I flapped a dismissive hand in his general direction, without interrupting my perusal. I scooted forwards to see better, tilting my head sideways to try to read the typed labels someone had glued to the spines a long time ago, if their yellowed state and the shape of the letters were anything to go by. The documents seemed to be roughly organized by person and date. The ancient labels said things like LORD RICHARD SELWICK (1776 — 1841), CORRESPONDENCE, MISCELLANEOUS, 1801 — 1802. Or SELWICK HALL, HOUSEHOLD ACCOUNTS, 1800 — 1806. Bypassing the household accounts, I kept looking. I reached for a folio at random, drawing it carefully out from its place next to a little pocket-sized book bound in worn red leather.

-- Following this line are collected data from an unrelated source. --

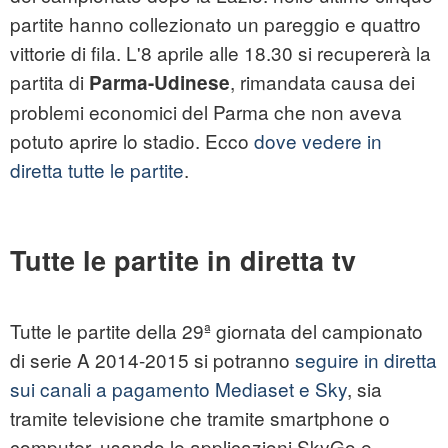
partite hanno collezionato un pareggio e quattro
vittorie di fila. L'8 aprile alle 18.30 si recupererà la
partita di
, rimandata causa dei
Parma-Udinese
problemi economici del Parma che non aveva
potuto aprire lo stadio. Ecco
dove vedere in
diretta tutte le partite
.
Tutte le partite in diretta tv
Tutte le partite della 29ª giornata del campionato
di serie A 2014-2015 si potranno
seguire in diretta
sui canali a pagamento Mediaset e Sky
, sia
tramite televisione che tramite smartphone o
computer, usando le applicazioni SkyGo e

"I'll leave you to it, shall I?" said Colin.

"Mmm-hmm."

The folio was a type I recognized from the British Library, older documents pasted onto the leaves of a large blank book, with annotations around the edges in a much later hand. On the first page, an Edwardian hand had written in slanting script, "Correspondence of Lady Henrietta Selwick, 1801-1803."

"Dinner in an hour?"

"Mmm-hmm."

I flipped deliberately towards the back, scanning salutations and dates. I was looking for references to two things: the Pink Carnation, or the school for spies founded by the Purple Gentian and his wife, after necessity forced them to abandon active duty. Neither the Pink Carnation nor the spy school had been in operation much before May of 1803. Wedging the volume back into place, I jiggled the next one out from underneath, hoping that they had been stacked in some sort of chronological order.